Hello, Failure

Of all the enemies of literature, success is the most insidious

Tuesday, May 05, 2009

Failure of the Day: We’re Sorry, My Nerves Are Experiencing Unexpectedly High Call Volume; Please Hold

After putting it off for literally years, Chris and I saw a financial advisor on Saturday. We call him the Money Grown-Up. He told us that in fact we could afford to buy a condo, pretty much now. He explained all the various details and tax implications and mortgage options and millions of other details about numbers that hopefully Chris paid attention to because really, I was mostly spending all my energy trying to keep a reasonable expression on my face. Owning our own place is kind of a big deal to me, is the thing. On Sunday we started shopping.

The first thing you learn is that you are unforgivable wealthy. A half million dollars! That’s what these things cost, and you just bat the concept around like a kitten with a yarn ball. A half million dollars. To start.

The second thing you learn is that you are a deadbeat. You look at places that are priced higher than you can afford and know that you’re going to haggle them down to what you want. But in the early stages, the whole time you’re talking to the agents, you’re keeping the terrible secret that you can’t pay the asking price. Because you’re a deadbeat. Your shoes cost $11 from a store that was going out of business, and they can totally tell.

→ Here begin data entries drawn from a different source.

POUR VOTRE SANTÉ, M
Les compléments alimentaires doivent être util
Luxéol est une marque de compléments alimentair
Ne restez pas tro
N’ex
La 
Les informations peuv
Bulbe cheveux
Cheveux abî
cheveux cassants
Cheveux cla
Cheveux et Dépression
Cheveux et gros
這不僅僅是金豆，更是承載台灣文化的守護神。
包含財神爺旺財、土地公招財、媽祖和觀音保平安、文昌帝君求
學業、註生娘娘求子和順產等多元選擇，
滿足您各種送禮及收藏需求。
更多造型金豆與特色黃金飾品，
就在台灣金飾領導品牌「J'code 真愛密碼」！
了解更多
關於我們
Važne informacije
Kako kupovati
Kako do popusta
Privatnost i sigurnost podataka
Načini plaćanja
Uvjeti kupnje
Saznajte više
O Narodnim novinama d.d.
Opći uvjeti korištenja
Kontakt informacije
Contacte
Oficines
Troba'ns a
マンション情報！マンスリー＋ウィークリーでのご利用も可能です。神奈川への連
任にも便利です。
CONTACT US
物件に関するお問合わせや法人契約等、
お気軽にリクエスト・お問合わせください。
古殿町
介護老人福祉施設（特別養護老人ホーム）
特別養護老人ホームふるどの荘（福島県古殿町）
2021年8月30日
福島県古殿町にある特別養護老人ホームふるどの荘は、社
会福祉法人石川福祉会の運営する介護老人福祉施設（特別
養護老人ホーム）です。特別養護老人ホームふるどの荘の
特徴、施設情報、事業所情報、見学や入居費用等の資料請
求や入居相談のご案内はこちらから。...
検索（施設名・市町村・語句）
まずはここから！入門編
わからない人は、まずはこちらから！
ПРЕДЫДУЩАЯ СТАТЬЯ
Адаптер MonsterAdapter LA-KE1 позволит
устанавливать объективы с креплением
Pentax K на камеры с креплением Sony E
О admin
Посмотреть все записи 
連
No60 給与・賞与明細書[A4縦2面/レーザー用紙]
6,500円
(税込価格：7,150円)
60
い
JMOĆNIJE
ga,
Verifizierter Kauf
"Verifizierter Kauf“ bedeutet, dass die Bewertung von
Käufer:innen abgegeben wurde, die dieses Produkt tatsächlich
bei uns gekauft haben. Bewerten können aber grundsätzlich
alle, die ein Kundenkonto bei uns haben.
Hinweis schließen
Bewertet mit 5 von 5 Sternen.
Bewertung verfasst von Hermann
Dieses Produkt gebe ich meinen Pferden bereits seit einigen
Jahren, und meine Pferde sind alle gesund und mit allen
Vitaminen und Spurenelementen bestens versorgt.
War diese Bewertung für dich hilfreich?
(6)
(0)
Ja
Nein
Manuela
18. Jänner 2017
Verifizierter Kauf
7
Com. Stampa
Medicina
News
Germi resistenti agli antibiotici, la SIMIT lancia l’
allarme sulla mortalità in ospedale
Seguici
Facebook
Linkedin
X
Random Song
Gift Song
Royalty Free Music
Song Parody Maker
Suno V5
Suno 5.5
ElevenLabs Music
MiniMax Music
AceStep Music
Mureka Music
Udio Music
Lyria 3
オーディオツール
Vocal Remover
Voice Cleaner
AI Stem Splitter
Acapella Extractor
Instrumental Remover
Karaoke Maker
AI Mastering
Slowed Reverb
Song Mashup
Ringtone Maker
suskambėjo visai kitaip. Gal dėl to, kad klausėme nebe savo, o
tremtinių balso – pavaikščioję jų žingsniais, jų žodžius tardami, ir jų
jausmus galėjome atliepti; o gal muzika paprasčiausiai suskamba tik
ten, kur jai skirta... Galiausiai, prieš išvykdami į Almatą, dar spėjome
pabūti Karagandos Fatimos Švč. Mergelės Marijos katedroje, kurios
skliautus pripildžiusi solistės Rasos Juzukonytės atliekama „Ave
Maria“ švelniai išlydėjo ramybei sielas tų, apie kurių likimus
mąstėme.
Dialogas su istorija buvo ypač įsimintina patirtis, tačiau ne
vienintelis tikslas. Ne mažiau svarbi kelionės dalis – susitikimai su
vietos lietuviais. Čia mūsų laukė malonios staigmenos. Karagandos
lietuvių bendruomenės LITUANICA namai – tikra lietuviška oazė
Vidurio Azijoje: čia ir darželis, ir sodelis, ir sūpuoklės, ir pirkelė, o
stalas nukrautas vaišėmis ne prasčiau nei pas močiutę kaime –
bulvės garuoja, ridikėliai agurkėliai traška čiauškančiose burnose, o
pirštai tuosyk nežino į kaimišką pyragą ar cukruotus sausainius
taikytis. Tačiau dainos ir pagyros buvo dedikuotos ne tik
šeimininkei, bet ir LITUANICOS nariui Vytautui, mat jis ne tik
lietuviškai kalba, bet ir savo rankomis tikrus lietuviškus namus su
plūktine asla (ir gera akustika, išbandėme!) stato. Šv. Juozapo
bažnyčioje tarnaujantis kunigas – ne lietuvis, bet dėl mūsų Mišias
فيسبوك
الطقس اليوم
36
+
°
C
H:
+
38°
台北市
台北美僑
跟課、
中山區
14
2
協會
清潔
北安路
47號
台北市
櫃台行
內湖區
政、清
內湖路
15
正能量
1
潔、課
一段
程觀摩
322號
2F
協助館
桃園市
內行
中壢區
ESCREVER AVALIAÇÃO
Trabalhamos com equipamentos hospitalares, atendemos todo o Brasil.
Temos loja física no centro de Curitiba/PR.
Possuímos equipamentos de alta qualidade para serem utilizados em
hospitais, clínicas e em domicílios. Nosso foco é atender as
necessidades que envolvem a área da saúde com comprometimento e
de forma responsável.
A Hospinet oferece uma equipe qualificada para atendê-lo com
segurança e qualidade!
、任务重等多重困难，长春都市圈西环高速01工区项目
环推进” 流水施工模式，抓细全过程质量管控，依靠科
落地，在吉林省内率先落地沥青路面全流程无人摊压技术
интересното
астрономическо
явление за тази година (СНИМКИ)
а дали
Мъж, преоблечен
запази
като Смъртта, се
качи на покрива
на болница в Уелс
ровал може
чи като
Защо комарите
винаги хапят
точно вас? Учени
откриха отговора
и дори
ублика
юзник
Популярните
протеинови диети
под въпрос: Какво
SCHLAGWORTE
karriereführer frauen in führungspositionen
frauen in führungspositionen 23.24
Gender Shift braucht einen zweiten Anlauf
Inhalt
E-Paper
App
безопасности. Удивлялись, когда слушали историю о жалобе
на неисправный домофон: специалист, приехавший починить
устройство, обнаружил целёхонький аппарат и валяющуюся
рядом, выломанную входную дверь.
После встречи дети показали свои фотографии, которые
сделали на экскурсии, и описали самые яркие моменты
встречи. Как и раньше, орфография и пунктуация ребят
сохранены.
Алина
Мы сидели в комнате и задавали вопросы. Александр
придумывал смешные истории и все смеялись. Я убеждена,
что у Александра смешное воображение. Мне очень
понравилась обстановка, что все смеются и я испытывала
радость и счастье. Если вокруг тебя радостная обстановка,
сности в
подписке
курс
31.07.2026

Meanwhile you’re a lost little lamb. The nice Money Grown-Up says you don’t need a realtor to buy a condo, any moron can negotiate a good deal in this market, so you walk into the places alone with your pants around your ankles and your wallet open, and the people showing the properties start talking REALLY FAST.

On Sunday night I sit straight up in bed covered in sweat just like they do in movies. “We have to get rid of all our books!” I shout to Chris, who is happily killing digital zombies. “We’ll never get enough square footage for all our bookcases!” Chris lets the zombies run free for a while and comes to soothe my frantic head. “It’s just shopping,” he says. “It’s fun. It exciting. And we like our books.”

I take a fistful of benadryl and manage to get to sleep. That’s the first day.